Instructions to follow: Verbatim, and with nothing else, reproduce the data below from its first line through the line containing "268 174 80.5".

Dataset excerpts:
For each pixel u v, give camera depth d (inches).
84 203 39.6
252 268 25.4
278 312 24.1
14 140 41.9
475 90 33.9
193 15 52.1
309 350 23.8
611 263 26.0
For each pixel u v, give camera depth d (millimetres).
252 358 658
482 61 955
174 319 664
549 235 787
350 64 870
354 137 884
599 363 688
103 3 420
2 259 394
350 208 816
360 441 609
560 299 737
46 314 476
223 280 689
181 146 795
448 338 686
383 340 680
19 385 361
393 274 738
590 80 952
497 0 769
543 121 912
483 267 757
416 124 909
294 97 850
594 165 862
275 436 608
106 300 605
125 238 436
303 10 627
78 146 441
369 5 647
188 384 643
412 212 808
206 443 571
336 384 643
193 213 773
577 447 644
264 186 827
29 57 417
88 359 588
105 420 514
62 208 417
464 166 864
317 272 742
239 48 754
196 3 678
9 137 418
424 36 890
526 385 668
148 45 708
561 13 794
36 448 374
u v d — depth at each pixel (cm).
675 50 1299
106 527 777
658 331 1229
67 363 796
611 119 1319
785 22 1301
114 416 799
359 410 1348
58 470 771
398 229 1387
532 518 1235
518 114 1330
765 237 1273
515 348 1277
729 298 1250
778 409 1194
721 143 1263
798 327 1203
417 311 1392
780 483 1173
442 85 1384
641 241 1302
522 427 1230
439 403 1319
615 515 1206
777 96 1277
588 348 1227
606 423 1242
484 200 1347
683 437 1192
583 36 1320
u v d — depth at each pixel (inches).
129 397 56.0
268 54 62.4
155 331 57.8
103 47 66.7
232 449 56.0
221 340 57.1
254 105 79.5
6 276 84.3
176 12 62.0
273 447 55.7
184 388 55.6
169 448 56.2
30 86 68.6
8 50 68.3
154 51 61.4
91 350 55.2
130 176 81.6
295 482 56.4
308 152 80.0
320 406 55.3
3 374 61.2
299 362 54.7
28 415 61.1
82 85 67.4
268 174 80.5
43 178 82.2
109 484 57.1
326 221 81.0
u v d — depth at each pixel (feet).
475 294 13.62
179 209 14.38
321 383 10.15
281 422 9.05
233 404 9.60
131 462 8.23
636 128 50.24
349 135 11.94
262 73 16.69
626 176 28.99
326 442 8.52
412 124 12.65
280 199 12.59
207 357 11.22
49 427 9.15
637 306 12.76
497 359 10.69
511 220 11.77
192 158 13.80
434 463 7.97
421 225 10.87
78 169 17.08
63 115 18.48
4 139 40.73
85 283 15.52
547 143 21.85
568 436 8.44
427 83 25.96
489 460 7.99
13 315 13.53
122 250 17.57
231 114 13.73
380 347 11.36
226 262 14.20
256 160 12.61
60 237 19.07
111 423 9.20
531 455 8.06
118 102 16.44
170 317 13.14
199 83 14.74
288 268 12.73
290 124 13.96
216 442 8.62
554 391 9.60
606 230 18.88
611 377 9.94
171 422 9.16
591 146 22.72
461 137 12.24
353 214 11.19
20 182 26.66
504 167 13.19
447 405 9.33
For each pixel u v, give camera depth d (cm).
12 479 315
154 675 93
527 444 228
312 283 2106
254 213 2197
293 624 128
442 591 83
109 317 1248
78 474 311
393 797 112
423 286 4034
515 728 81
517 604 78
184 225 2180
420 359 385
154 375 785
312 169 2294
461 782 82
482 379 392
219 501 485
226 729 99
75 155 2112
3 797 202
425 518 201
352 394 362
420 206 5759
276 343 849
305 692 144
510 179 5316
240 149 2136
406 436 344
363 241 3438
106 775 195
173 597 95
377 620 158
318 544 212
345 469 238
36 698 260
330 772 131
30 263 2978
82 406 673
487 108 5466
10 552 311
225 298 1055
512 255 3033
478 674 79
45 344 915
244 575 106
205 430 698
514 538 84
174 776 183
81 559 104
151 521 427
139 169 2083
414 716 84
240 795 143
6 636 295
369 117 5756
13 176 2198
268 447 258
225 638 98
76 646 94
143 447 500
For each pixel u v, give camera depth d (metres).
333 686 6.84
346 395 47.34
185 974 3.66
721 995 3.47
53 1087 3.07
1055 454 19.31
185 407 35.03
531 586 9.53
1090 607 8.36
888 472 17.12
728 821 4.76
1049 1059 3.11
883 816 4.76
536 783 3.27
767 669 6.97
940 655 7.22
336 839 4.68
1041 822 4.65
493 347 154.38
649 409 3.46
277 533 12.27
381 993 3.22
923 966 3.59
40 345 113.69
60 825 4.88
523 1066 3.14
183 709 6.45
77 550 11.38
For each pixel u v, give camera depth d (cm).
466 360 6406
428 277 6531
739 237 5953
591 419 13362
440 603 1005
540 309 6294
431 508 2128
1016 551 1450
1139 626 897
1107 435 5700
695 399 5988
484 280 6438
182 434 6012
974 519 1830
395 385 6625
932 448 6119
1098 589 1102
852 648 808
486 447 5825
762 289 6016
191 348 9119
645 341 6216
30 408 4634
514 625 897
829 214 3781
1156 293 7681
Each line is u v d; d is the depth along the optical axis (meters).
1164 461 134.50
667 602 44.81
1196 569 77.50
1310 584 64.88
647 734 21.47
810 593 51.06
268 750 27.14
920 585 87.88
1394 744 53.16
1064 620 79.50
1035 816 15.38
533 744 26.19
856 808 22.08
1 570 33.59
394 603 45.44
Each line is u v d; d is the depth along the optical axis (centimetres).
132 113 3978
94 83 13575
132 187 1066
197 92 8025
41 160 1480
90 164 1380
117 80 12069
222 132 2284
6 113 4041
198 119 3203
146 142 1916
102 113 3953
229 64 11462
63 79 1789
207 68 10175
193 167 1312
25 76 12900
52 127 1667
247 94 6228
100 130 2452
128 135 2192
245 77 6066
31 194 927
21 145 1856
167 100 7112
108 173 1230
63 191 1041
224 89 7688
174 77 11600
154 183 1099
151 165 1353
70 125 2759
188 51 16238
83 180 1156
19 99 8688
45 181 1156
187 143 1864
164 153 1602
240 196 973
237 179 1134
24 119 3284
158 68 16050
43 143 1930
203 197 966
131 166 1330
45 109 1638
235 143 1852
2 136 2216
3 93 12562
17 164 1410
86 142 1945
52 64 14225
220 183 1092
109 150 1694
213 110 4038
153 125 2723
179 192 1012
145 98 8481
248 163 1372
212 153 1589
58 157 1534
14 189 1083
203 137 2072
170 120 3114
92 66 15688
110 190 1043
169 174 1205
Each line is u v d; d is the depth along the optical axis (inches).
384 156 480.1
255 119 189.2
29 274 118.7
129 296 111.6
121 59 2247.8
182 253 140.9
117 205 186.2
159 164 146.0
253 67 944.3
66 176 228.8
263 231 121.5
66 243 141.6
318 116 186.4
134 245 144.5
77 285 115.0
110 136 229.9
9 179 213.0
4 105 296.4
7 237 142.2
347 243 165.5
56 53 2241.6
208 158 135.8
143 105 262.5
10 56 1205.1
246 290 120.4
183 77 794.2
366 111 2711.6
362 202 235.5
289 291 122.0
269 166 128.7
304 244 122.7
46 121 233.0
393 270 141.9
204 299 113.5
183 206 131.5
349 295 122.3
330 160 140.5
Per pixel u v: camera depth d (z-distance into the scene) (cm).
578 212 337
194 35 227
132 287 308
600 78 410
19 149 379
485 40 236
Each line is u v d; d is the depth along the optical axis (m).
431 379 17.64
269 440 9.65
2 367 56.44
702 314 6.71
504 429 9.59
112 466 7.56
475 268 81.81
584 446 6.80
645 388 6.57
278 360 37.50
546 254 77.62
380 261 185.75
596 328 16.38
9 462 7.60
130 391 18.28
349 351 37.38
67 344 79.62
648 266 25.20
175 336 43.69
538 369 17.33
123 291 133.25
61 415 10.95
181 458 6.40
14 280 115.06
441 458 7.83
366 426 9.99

Solution to the problem:
For each pixel u v, give camera depth d (inches).
84 203 39.6
252 268 25.4
278 312 24.1
14 140 41.9
475 90 33.9
193 15 52.1
309 350 23.8
611 263 26.0
For each pixel u v, give camera depth d (millimetres).
252 358 658
482 61 955
174 319 664
549 235 787
350 64 870
354 137 884
599 363 688
103 3 420
2 259 394
350 208 816
360 441 609
560 299 737
46 314 476
223 280 689
181 146 795
448 338 686
383 340 680
19 385 361
393 274 738
590 80 952
497 0 769
543 121 912
483 267 757
416 124 909
294 97 850
594 165 862
275 436 608
106 300 605
125 238 436
303 10 627
78 146 441
369 5 647
188 384 643
412 212 808
206 443 571
336 384 643
193 213 773
577 447 644
264 186 827
29 57 417
88 359 588
105 420 514
62 208 417
464 166 864
317 272 742
239 48 754
196 3 678
9 137 418
424 36 890
526 385 668
148 45 708
561 13 794
36 448 374
u v d — depth at each pixel (cm).
675 50 1299
106 527 777
658 331 1229
67 363 796
611 119 1319
785 22 1301
114 416 799
359 410 1348
58 470 771
398 229 1387
532 518 1235
518 114 1330
765 237 1273
515 348 1277
729 298 1250
778 409 1194
721 143 1263
798 327 1203
417 311 1392
780 483 1173
442 85 1384
641 241 1302
522 427 1230
439 403 1319
615 515 1206
777 96 1277
588 348 1227
606 423 1242
484 200 1347
683 437 1192
583 36 1320
u v d — depth at each pixel (inches).
129 397 56.0
268 54 62.4
155 331 57.8
103 47 66.7
232 449 56.0
221 340 57.1
254 105 79.5
6 276 84.3
176 12 62.0
273 447 55.7
184 388 55.6
169 448 56.2
30 86 68.6
8 50 68.3
154 51 61.4
91 350 55.2
130 176 81.6
295 482 56.4
308 152 80.0
320 406 55.3
3 374 61.2
299 362 54.7
28 415 61.1
82 85 67.4
268 174 80.5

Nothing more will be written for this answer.